═════ Data for this task ═════
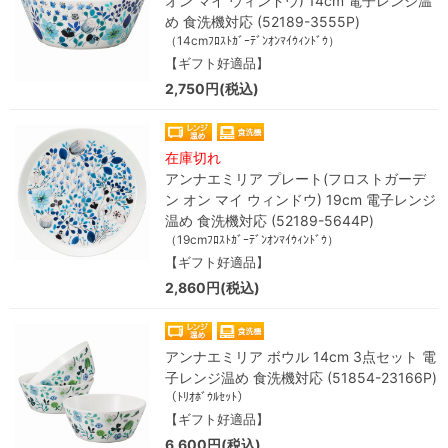
オン マイ ウィンドウ) 14cm 電子レンジ温
め 食洗機対応 (52189-3555P)
（14cmﾌﾛｽﾄｶﾞｰﾃﾞﾝｵﾝﾏｲｳｨﾝﾄﾞｳ）
【ギフト好適品】
2,750円(税込)
在庫切れ
アンナエミリア プレート(フロストガーデ
ン オン マイ ウィンドウ) 19cm 電子レンジ
温め 食洗機対応 (52189-5644P)
（19cmﾌﾛｽﾄｶﾞｰﾃﾞﾝｵﾝﾏｲｳｨﾝﾄﾞｳ）
【ギフト好適品】
2,860円(税込)
アンナエミリア ボウル 14cm 3点セット 電
子レンジ温め 食洗機対応 (51854-23166P)
（ﾄﾘｵﾎﾞｳﾙｾｯﾄ）
【ギフト好適品】
6,600円(税込)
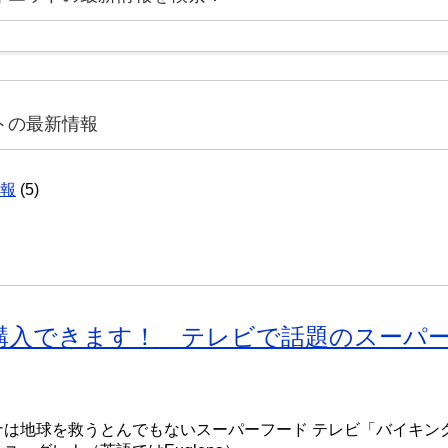
トの最新情報
報
(5)
購入できます！ テレビで話題のスーパ
ナは地球を救うとんでもないスーパーフード テレビ「バイキン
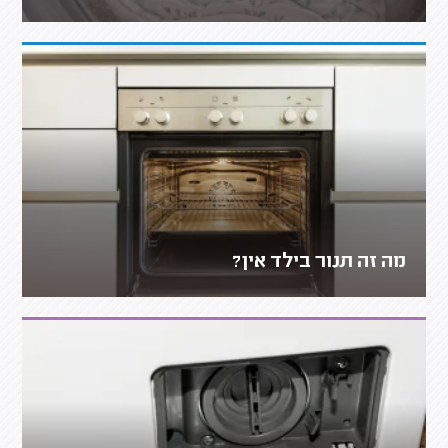
מה זה תנור בילד אין?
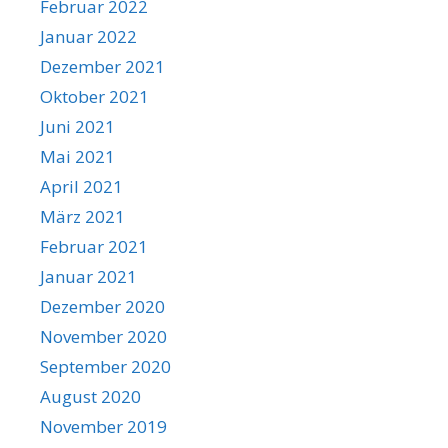
Februar 2022
Januar 2022
Dezember 2021
Oktober 2021
Juni 2021
Mai 2021
April 2021
März 2021
Februar 2021
Januar 2021
Dezember 2020
November 2020
September 2020
August 2020
November 2019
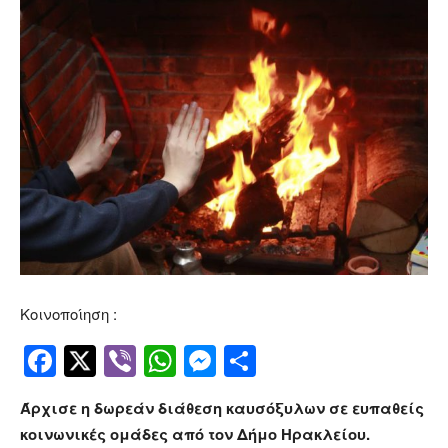
Κοινοποίηση :
Facebook
Twitter
Viber
WhatsApp
Messenger
Μοιραστείτ
Άρχισε η δωρεάν διάθεση καυσόξυλων σε ευπαθείς
κοινωνικές ομάδες από τον Δήμο Ηρακλείου.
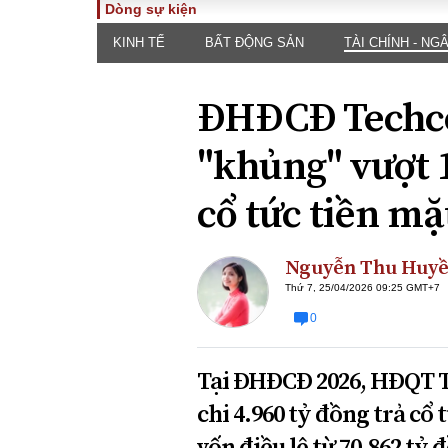
Dòng sự kiện
KINH TẾ
BẤT ĐỘNG SẢN
TÀI CHÍNH - NG
TOÀN CẢNH
PHÁP 
Tiêu điểm
Dòng ch
ĐHĐCĐ Techc
luật
Chính sách
Góc nhìn 
Sự kiện
"khủng" vượt 1
Hồ sơ đi
Đối thoại
Tiếng nó
cổ tức tiền m
Thế giới
An ninh 
Nguyễn Thu Huy
Thứ 7, 25/04/2026 09:25 GMT+7
0
Tại ĐHĐCĐ 2026, HĐQT 
ĐA CHIỀU
INFOC
chi 4.960 tỷ đồng trả cổ
Quan điểm
vốn điều lệ từ 70.862 tỷ 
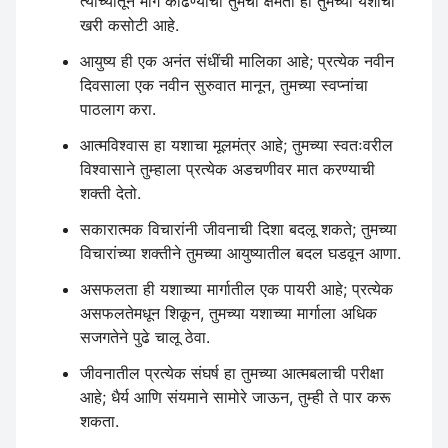
त्यांच्यातून मार्ग काढण्याची तुमची क्षमता ही तुमच्या यशाची
खरी कसोटी आहे.
आयुष्य ही एक अनंत संधींची मालिका आहे; प्रत्येक नवीन
दिवसाला एक नवीन सुरुवात मानून, तुमच्या स्वप्नांचा
पाठलाग करा.
आत्मविश्वास हा यशाचा मूलमंत्र आहे; तुमच्या स्वतःवरील
विश्वासाने तुम्हाला प्रत्येक अडचणीवर मात करण्याची
शक्ती देतो.
सकारात्मक विचारांनी जीवनाची दिशा बदलू शकते; तुमच्या
विचारांच्या शक्तीने तुमच्या आयुष्यातील बदल घडवून आणा.
असफलता ही यशाच्या मार्गातील एक पायरी आहे; प्रत्येक
असफलतेमधून शिकून, तुमच्या यशाच्या मार्गाला अधिक
सजगतेने पुढे चालू ठेवा.
जीवनातील प्रत्येक संघर्ष हा तुमच्या आत्मबलाची परीक्षा
आहे; धैर्य आणि संयमाने सामोरे जाऊन, तुम्ही ते पार करू
शकता.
═════
Aim of the exercise:
Please give again the entries word for word, starting at the first line and ending with the line that contains "vốn điều lệ từ 70.862 tỷ"; include both of those lines but none of the pictures.

Exercise result:
オン マイ ウィンドウ) 14cm 電子レンジ温
め 食洗機対応 (52189-3555P)
（14cmﾌﾛｽﾄｶﾞｰﾃﾞﾝｵﾝﾏｲｳｨﾝﾄﾞｳ）
【ギフト好適品】
2,750円(税込)
在庫切れ
アンナエミリア プレート(フロストガーデ
ン オン マイ ウィンドウ) 19cm 電子レンジ
温め 食洗機対応 (52189-5644P)
（19cmﾌﾛｽﾄｶﾞｰﾃﾞﾝｵﾝﾏｲｳｨﾝﾄﾞｳ）
【ギフト好適品】
2,860円(税込)
アンナエミリア ボウル 14cm 3点セット 電
子レンジ温め 食洗機対応 (51854-23166P)
（ﾄﾘｵﾎﾞｳﾙｾｯﾄ）
【ギフト好適品】
6,600円(税込)
トの最新情報
報
(5)
購入できます！ テレビで話題のスーパ
ナは地球を救うとんでもないスーパーフード テレビ「バイキン
מה זה תנור בילד אין?
Februar 2022
Januar 2022
Dezember 2021
Oktober 2021
Juni 2021
Mai 2021
April 2021
März 2021
Februar 2021
Januar 2021
Dezember 2020
November 2020
September 2020
August 2020
November 2019
Κοινοποίηση :
Facebook
Twitter
Viber
WhatsApp
Messenger
Μοιραστείτ
Άρχισε η δωρεάν διάθεση καυσόξυλων σε ευπαθείς
κοινωνικές ομάδες από τον Δήμο Ηρακλείου.
Dòng sự kiện
KINH TẾ
BẤT ĐỘNG SẢN
TÀI CHÍNH - NG
TOÀN CẢNH
PHÁP 
Tiêu điểm
Dòng ch
ĐHĐCĐ Techc
luật
Chính sách
Góc nhìn 
Sự kiện
"khủng" vượt 1
Hồ sơ đi
Đối thoại
Tiếng nó
cổ tức tiền m
Thế giới
An ninh 
Nguyễn Thu Huy
Thứ 7, 25/04/2026 09:25 GMT+7
0
Tại ĐHĐCĐ 2026, HĐQT 
ĐA CHIỀU
INFOC
chi 4.960 tỷ đồng trả cổ
Quan điểm
vốn điều lệ từ 70.862 tỷ 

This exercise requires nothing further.